Gayet güzel Türkçe konuşan Westerling Fransızca, İngilizce ve Felemenkçeye de hâkimdir. Bir fırsatta İngiltere’ye gider, orada İngiliz ordusunda özel birliklerde yetiştirilir. Endonezya’da Sukarno başkanlığında 1940-45’ler arasında kurtuluş mücadelesi esnasında, bir yüzbaşı olarak oraları incelerken Jayobaya efsanesini öğrenir. R. Westerling bundan faydalanarak, adamlarını, halka bu Türk’ün geleceğini anlatmakla ve bu konuda onları ikna etmekle görevlendirir. Durum olgunlaşınca Westerling, elindeki ay-yıldızlı pasaportuyla halk arasında kendisinin 'kurtarıcı Türk' yani Jayobaya olduğunu söyler, onları kurtaracağını belirterek. Bir süre sonra mesele anlaşılır. Milli kuvvetler harekete geçip, durumu değiştirir. Ancak bilinen odur ki, kaba kuvvet de kullanmasıyla ün salmış Westerling artık 40 bin kişinin katili olmuştu.

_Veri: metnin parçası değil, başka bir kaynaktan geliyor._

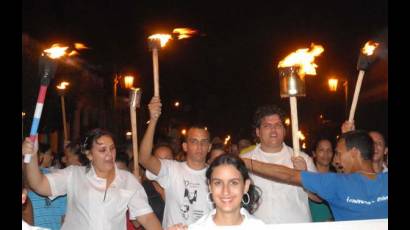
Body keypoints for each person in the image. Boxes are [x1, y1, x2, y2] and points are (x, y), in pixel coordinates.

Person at [23, 128, 162, 230]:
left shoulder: (128, 180)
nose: (109, 155)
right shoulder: (73, 175)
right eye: (102, 150)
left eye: (112, 149)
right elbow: (38, 184)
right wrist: (32, 156)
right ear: (89, 155)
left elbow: (147, 218)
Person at [241, 130, 388, 221]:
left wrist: (243, 162)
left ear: (355, 152)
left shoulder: (336, 183)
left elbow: (287, 175)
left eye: (338, 153)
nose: (335, 160)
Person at [139, 96, 212, 228]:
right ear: (185, 146)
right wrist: (153, 120)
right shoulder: (171, 169)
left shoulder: (216, 175)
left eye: (204, 142)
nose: (199, 147)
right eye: (194, 141)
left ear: (209, 147)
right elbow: (144, 158)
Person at [241, 104, 317, 223]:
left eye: (278, 125)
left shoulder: (303, 159)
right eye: (267, 126)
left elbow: (318, 198)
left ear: (284, 131)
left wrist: (305, 175)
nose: (273, 130)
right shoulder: (244, 161)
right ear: (258, 132)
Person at [309, 138, 335, 222]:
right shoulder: (308, 178)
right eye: (321, 150)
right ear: (314, 153)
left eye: (329, 150)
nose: (326, 154)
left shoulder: (338, 178)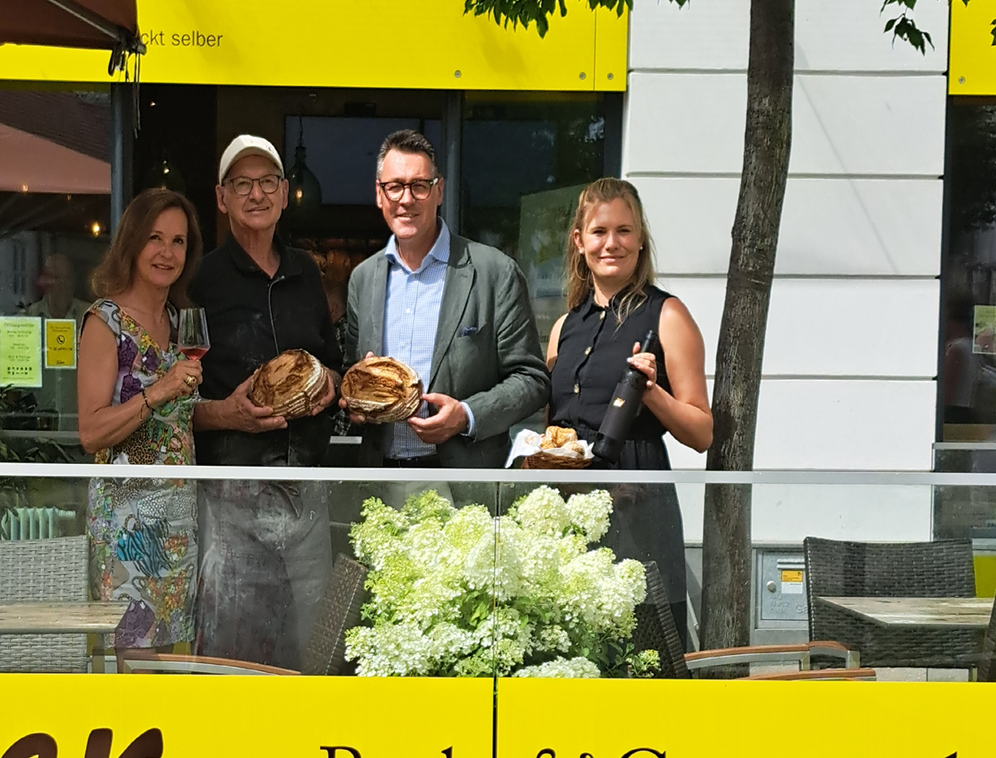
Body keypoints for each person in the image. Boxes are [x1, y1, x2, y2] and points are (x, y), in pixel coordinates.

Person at [190, 134, 343, 668]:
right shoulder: (200, 279)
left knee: (313, 645)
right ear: (221, 197)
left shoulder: (306, 272)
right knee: (233, 645)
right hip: (231, 495)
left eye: (267, 182)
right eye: (242, 184)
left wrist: (329, 384)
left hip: (306, 490)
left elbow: (332, 362)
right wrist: (225, 413)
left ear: (283, 194)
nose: (256, 194)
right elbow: (171, 400)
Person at [545, 177, 713, 645]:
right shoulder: (563, 327)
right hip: (569, 503)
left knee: (643, 644)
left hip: (639, 502)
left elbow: (702, 432)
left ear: (641, 240)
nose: (611, 243)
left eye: (624, 230)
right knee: (573, 641)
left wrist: (652, 393)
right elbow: (553, 425)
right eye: (599, 232)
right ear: (579, 241)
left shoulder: (668, 315)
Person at [343, 128, 550, 469]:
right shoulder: (363, 279)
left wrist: (467, 415)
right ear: (380, 194)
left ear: (439, 191)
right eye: (395, 186)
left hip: (462, 479)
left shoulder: (494, 272)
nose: (406, 199)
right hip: (381, 476)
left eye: (419, 186)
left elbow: (532, 380)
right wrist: (357, 400)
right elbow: (351, 371)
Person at [77, 188, 205, 651]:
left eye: (178, 241)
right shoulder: (105, 321)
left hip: (178, 522)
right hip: (127, 526)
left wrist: (231, 408)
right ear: (132, 242)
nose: (167, 252)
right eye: (155, 238)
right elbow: (91, 432)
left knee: (175, 658)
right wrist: (159, 390)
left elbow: (177, 421)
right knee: (130, 657)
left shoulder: (178, 320)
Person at [24, 253, 92, 435]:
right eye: (54, 277)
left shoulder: (91, 318)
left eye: (66, 278)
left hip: (81, 436)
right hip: (37, 437)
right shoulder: (27, 321)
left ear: (74, 281)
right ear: (44, 281)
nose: (61, 284)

Şimdi Endonezya’dan bize gelelim.
1980’li yılların başında MRT Üsküp Radyosu Türkçe Yayınlar Dairesi’nden iki arkadaşımla daha, görev icabı, Doğu Makedonya’da Türk köylerini geziyorduk. Radoviş’e bağlı köylerden hepsine uğradık. Ancak Buçim köyü bize bir 'Türk Westerling' olayını yaşattı. Röportajlarını yaptığımız köylerden Buçim’de akıl almayacak bir durumla karşılaştık. Buçimlilerin kökeniyle ilgili bilgilerinin olup olmadığına bağlı sorumuzu yanıtlayan daha yaşlı biri şöyle konuştu: "Vallahi biz, dedelerimizin anlattıklarından, kendimizi hep Türk bilirdik. Konya’lardan, oralardan gelmişiz derlerdi. Ama geçenlerde Türkçe konuşan bir kadın geldi. Onun okullu biri olduğu belliydi. Bize, Türk değil, Makedon olduğumuzu söyledi. Siz Potursunuz, Türkler sizi Türkleştirmişler, dedi."

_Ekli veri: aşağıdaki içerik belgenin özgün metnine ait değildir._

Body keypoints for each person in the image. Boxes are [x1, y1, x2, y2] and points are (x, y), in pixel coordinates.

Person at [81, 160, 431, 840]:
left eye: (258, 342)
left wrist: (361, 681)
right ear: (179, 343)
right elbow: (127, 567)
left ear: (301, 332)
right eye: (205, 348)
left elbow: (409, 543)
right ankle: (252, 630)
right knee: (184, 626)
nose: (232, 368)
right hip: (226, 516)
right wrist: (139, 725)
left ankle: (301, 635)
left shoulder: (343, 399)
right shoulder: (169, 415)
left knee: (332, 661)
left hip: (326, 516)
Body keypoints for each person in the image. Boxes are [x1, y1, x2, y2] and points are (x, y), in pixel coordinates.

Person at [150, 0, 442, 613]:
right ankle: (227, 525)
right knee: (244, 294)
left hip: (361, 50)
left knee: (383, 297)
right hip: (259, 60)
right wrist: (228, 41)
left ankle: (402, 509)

Bu sözler üzere, bizler, 'bilim adına' konuşan bu 'hanımefendinin' buralara geliş gayesinin ne olduğunu Buçimlilere anlayabilecekleri bir dille açıklamaya çalıştık. Tabii bu şahsın oralara uğrayan bir 'Bayan Türk Westerling' olduğunu anlatamazdık! Ama bizler bu fırsatta Doğu Makedonya’da dolaşan 'Westerlinglerin' bulunduğunu öğrendik. Belki konu sadece bununla kalacaktı. Gelgelelim, bir bilimsel toplantıda, iki oturum arası bir 'bilim adamı' ile sohbetimizin konusu Makedonya Yörükleri yani Doğu Makedonya Türkleriydi. Onun, bunlardan çoğunun Türk olmadığını ağzından kaçırması, buralarda bilim adına çalışan "Westerlinglerin" hâlâ bulunduğu sonucuna işaret etti. Daha sonra, bu şahsın öğretmeninin o "Bayan Türk Westerling"in olduğu anlaşıldı!

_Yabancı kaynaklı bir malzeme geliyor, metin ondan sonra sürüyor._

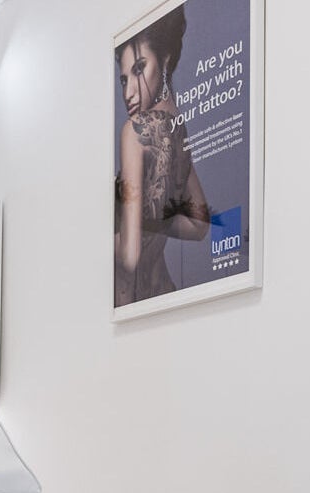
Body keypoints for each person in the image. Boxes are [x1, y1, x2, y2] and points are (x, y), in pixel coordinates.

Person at [115, 9, 210, 307]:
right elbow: (199, 226)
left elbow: (129, 257)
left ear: (165, 60)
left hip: (131, 305)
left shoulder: (134, 132)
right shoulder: (175, 128)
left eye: (140, 69)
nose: (129, 92)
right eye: (123, 79)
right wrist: (150, 219)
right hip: (161, 294)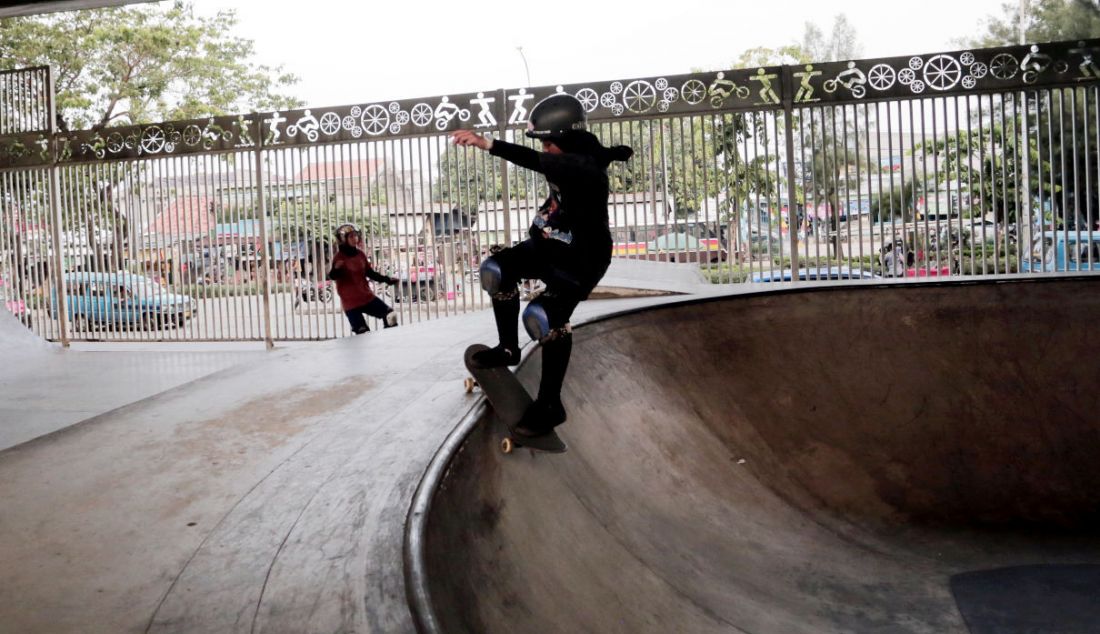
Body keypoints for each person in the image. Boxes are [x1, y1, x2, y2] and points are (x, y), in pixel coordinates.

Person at [451, 94, 633, 437]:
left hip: (582, 261)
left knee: (542, 318)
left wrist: (485, 143)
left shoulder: (584, 167)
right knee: (495, 271)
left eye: (549, 142)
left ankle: (550, 405)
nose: (546, 148)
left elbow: (531, 160)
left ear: (565, 140)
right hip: (547, 245)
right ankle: (508, 348)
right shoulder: (567, 155)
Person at [327, 223, 399, 334]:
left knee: (390, 315)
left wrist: (387, 279)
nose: (355, 238)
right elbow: (333, 276)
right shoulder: (339, 257)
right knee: (362, 332)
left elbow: (370, 273)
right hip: (351, 302)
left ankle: (388, 342)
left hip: (366, 297)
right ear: (342, 239)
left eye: (355, 235)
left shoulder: (360, 254)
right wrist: (336, 269)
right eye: (351, 236)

Okuduğum yazı bana göre bir başka Westerling’in ön adını vermektedir. Üstelik bunların babaları veya dedeleri de ay-yıldızlı pasaport sahipleriydi. Hatta şu anda kendilerini, Türk bilip de kaç Westerling geziyor aramızda? Haberiniz var mı? Benden söylemesi!
Doğru, bilim adına yapılacak oyunlarla bile, onların başarılı olacaklarına inanmak yanlıştır. Ama uyanık olmakta bir sakınca yoktur herhalde. Çünkü su uyur 'Westerlingler' uyumaz!